この磁気超ナノ微粒子は、(a)金属酸化物からなるコア、(b)前記コアを覆うアモルファスシリカネットワーク(網状膜)からなるシェル、を有する形態を有するものである。平均粒子径は、3nm以下であればよいが、好ましくは1.3〜3nmである。平均粒子径は、例えば、X線回折測定や透過型電子顕微鏡(TEM)測定により決定することができる(特開2003−252618号公報)。
【0011】
磁気超ナノ微粒子は、湿式沈殿法を用いて調製するのが好ましい(特開2003−252618号公報)。例えば、以下の式(I)で与えられる磁気超ナノ微粒子 [xM(OH)2・ySiO2]が挙げられる。ここで、xM(OH)2はコアを、ySiO2はシェルを表す。
【数1】
上記式中、Mは遷移金属または稀土類金属を示し、好ましくはNiまたはFeであり、より好ましくはFeである。XはF, Cl, Br, Iから選ばれるハロゲン元素を示す。pは2または3、nは0から9までの整数、mは9または0である。xおよびyはともに1未満の正数である。磁性を発揮するコアおよびその表面修飾層としてのシェルの役割分担の観点から、x>y、かつ、x/yとしては、通常1〜100、好ましくは2〜20程度の範囲から選定される。

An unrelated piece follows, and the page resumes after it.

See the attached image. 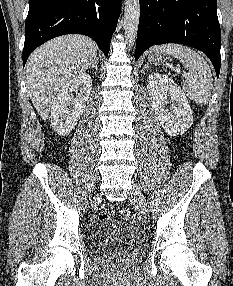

より具体的には、磁気超ナノ微粒子 [xM(OH)2・ySiO2]の構造は、図1のように模式的に表すことができる。
【0012】
(2)機能性磁気超ナノ微粒子の調製方法
本発明の機能性磁気超ナノ微粒子は、(1)で調製した磁気超ナノ微粒子のシェルの表面に共有結合的に導入された官能基を有するものであればよい。すなわち、本発明の磁気超ナノ微粒子は、(a)金属酸化物からなるコア、(b)前記コアを覆うアモルファスシリカネットワークからなるシェル、(c)シェルの表面に共有結合的に導入された官能基
、を有する形態を有するものである。平均粒子径は、3nm以下であればよいが、好ましくは1.3〜3nmである。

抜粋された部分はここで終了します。